JEDDAH: The leader of the Al-Qaeda-affiliated Al-Nusra Front admitted ideological links with the Muslim Brotherhood in an interview with Qatari state-funded Al Jazeera news channel.
Abu Mohammad Al-Julani said that while the militant group differed greatly from the Muslim Brotherhood, the two organizations shared the same ideology.
“Al-Qaeda’s ideology is derived from the Holy Qu’ran, Sunnah and Prophet Muhammad successors’ teachings,” Al-Julani said.
He said of the Egyptian Muslim Brotherhood’s Sayyid Qutb: “He (Qutb) derived his ideology from the same source that we derived ours from.”

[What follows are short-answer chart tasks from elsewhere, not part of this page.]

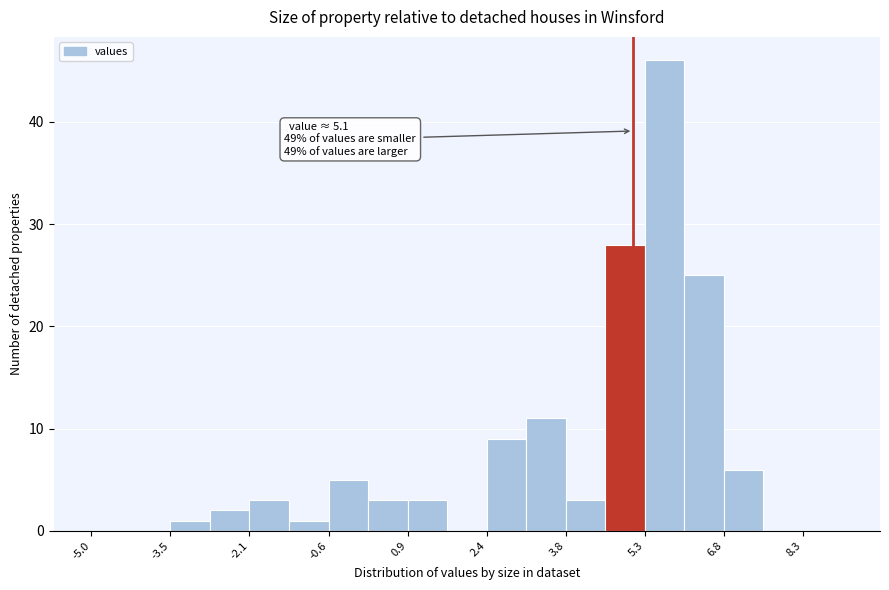

Read against the x-axis, roughly where is the centre of the tallest bar?

5.6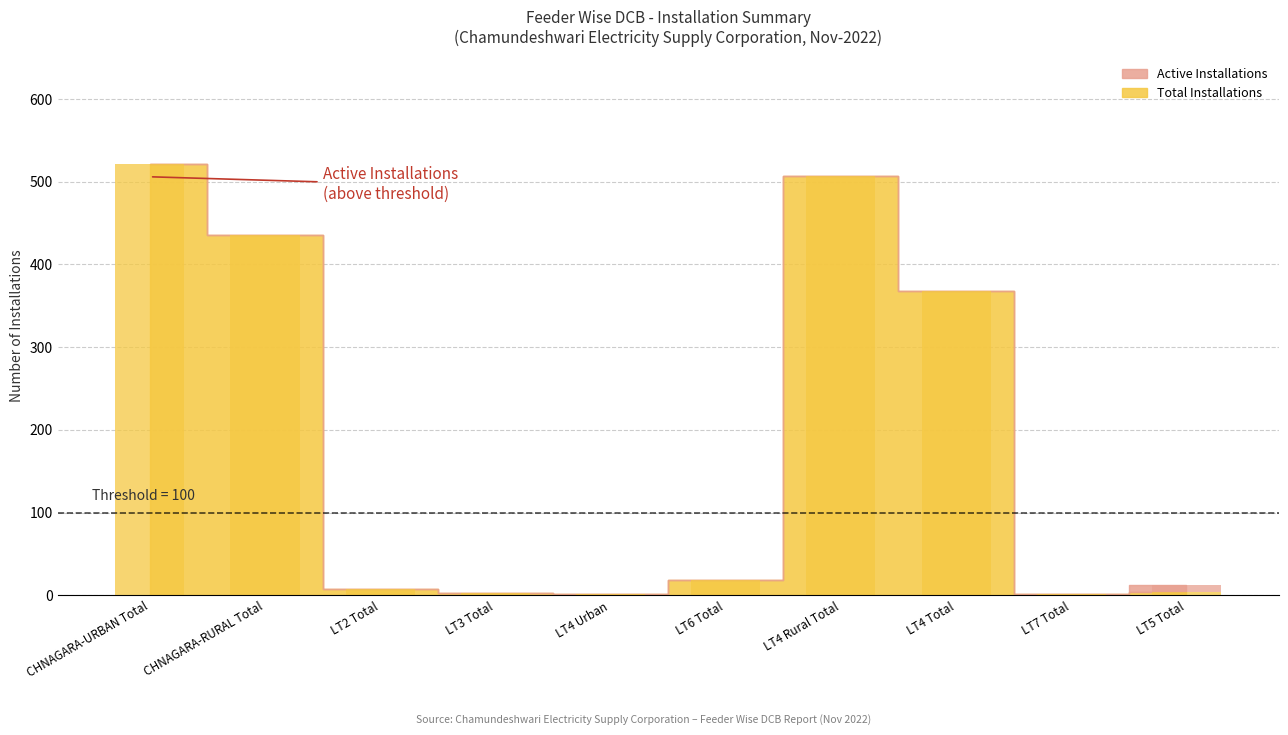

What is the sum of the values at LT3 Total and LT4 Rural Total?

510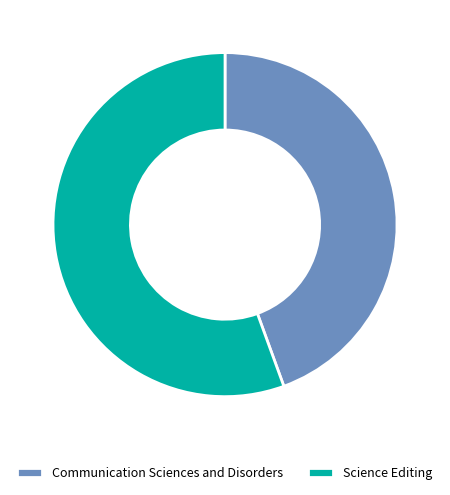

The Communication Sciences and Disorders slice represents 59% of the pie. True or false?

False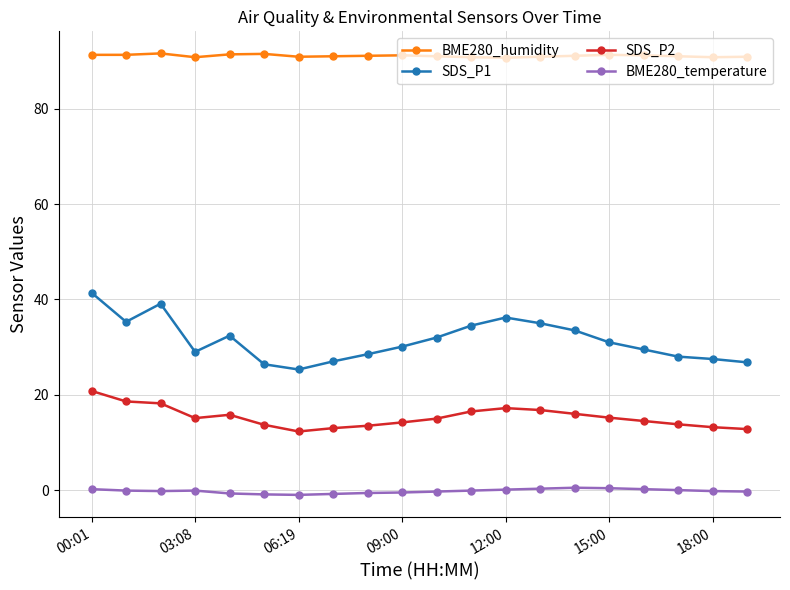

Rank the series by their average value, from highest to lowest.

BME280_humidity, SDS_P1, SDS_P2, BME280_temperature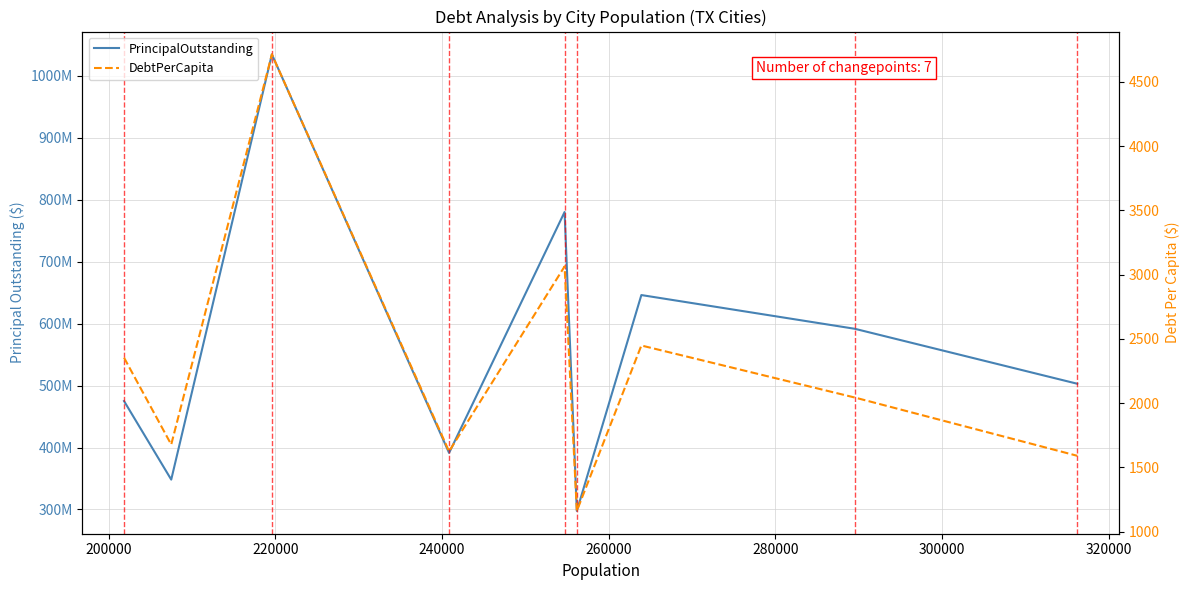

What is the maximum value shown in the chart?

1034855000.0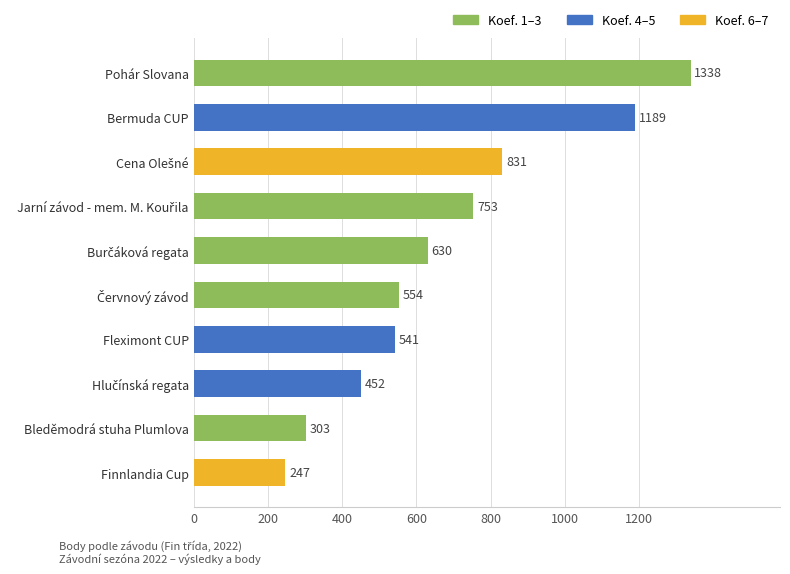

At which category does the chart reach its minimum across all series?

Finnlandia Cup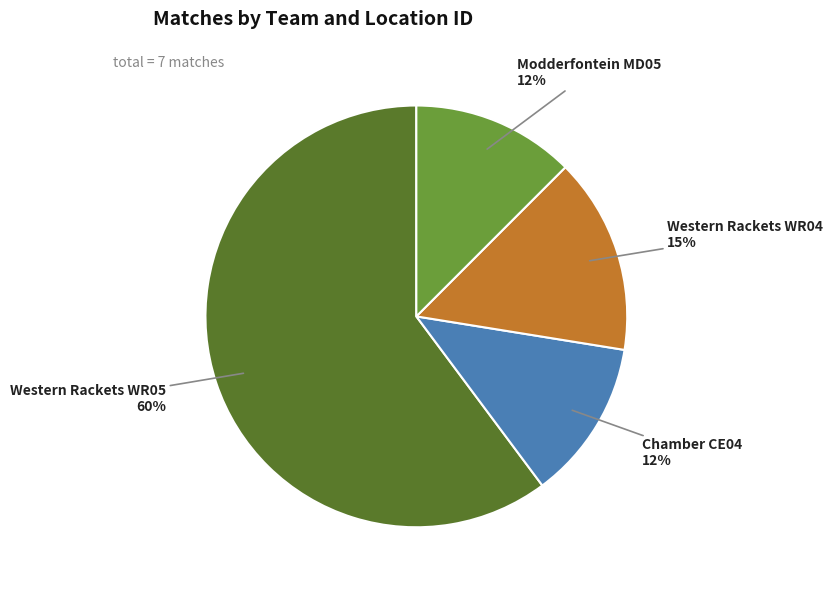

To the nearest percent, what portion does Chamber CE04 represent?

12%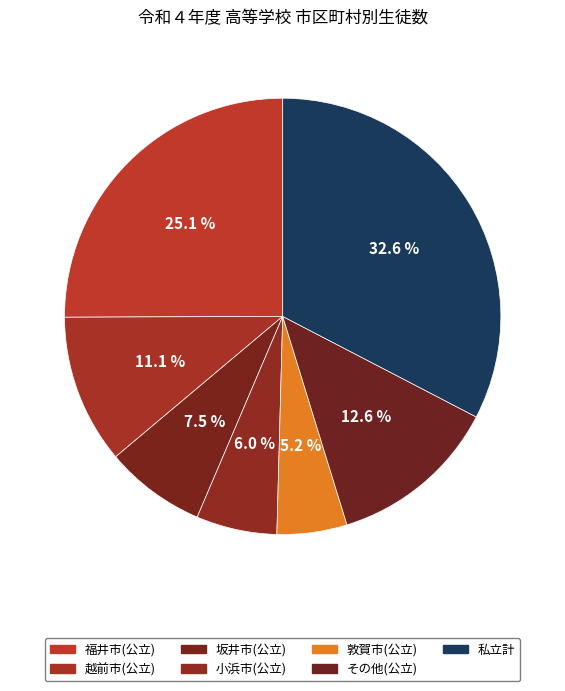

Is it true that 敦賀市(公立) is 5% of the pie?

True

But he added: “Although this may be similar to many factions, Al-Qaeda has been interested in practical and serious views: jihad.”
Al-Nusra Front — also known by their Arabic name Jabhat Al-Nusra — is Al-Qaeda’s formal affiliate in Syria and one of the most powerful rebel groups fighting the Assad regime.
He later revealed in the interview that Al-Qaeda not only adopted the same ideological approach, but also shared the same educational teachings as the Muslim Brotherhood.
He explained that books by Qutb were used in the teachings at Al-Qaeda’s mujahedeen preparation centers, where the Egyptian Muslim Brotherhood is described as a jihadi movement. “We must study all the jihadist movements in the arena,” Al-Julani said.
The Islamic scholar Hassan Al-Banna founded the Muslim Brotherhood in Egypt in 1928, and Qutb later shaped it.
Saudi Arabia formally designated the group as a terrorist organization in 2014.
In 2016, the Al-Nusra Front announced in a video that the group was breaking its links with Al-Qaeda and changed its name to Jabhat Fatah Al-Sham — the front of the liberation of Al-Sham, the historical Arabic name for the Levantine region.
“We declare the complete cancelation of all operations under the name of Jabhat Al-Nusra and the formation of a new group operating under the name ‘Jabhat Fatah Al-Sham,’ noting that this new organization has no affiliation to any external entity.”